沖縄県宜野湾の大市山区老人クラブ(伊佐雅一会長)は25日、特別講演会を同区公民館で開いた。沖縄タイムス社で通信員を約30年続けている翁長良勝さん(74)が「翁長良勝の取材日記」と題してこれまでの経験を約90人に語った。

これまでの取材経験を振り返る翁長良勝さん

翁長良勝さんの講演を聴く区民=25日、宜野湾市の大山区公民館

これまでの取材経験を振り返る翁長良勝さん 翁長良勝さんの講演を聴く区民=25日、宜野湾市の大山区公民館

 翁長さんは通信員の仕事について、記者が行けない取材を引き取ったり、独自に話題を掘り起こしたりする「社外記者」と説明。お年寄りを20年以上ボランティアでデイサービスへ送迎している大山区老人クラブの若手役員や、治療の副作用で止まらなくなったおならを逆手に取り「へこきまん」として園児を笑わせている男性などこれまで書いた記事を振り返り、「地域のぬくもりが限りなく伝わってくるのが新聞の地域面」と魅力を語った。

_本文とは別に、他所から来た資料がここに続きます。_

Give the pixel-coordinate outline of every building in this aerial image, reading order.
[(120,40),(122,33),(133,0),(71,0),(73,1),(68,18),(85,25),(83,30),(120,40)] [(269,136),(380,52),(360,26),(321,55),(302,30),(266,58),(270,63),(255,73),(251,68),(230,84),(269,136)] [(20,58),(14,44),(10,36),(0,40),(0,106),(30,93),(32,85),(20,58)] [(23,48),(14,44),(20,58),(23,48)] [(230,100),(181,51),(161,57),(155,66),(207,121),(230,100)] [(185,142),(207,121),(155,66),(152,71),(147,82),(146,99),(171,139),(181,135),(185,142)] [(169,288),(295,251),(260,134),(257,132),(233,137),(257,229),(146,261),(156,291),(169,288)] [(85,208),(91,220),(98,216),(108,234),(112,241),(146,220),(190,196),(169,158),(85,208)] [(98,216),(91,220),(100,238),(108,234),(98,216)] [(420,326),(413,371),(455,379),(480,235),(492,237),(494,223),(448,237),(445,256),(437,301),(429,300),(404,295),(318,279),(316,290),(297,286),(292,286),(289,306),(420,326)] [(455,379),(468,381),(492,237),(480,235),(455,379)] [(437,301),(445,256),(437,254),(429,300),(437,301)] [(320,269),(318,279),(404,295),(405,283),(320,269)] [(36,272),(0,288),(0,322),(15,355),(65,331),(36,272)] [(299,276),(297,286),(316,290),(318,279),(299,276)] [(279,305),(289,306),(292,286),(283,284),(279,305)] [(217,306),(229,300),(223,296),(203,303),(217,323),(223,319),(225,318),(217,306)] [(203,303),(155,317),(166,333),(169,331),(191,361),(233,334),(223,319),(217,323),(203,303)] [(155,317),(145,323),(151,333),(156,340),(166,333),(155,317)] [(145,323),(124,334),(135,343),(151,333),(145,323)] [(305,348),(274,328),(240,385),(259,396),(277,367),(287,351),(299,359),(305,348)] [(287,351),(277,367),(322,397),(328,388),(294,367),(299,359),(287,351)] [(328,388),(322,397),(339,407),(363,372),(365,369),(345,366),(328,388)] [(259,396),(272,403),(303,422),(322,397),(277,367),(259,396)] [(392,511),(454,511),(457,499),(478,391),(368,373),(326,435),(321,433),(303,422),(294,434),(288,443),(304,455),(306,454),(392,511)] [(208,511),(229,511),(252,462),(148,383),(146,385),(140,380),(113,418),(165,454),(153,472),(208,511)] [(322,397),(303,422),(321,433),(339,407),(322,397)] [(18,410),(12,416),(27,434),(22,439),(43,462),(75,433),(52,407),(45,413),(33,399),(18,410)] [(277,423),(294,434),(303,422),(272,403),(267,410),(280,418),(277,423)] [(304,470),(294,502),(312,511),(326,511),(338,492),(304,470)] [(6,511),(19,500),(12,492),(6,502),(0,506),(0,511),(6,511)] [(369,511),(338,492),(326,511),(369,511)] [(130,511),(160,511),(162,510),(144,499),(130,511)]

 「新聞に載ったその日に奥さんを亡くした取材相手が『妻に何よりの報告ができた』と喜んでくれ、今も手作りの野菜を届けてくれる」というエピソードで会場をしんみりさせたほか、泳げない漁師や、生年月日が戸籍上5カ月しか違わない兄弟など、これまでに出会った不思議な住民たちの話を披露した。

 翁長さんは、取材先で地域の物知りのお年寄りが亡くなったと聞くと「地域の図書館が一つ消えたような寂しさを感じる」と吐露。若者とお年寄りをつなぐ地域行事の大切さを説き、綱引きを約300年続けている大山区にエールを送った。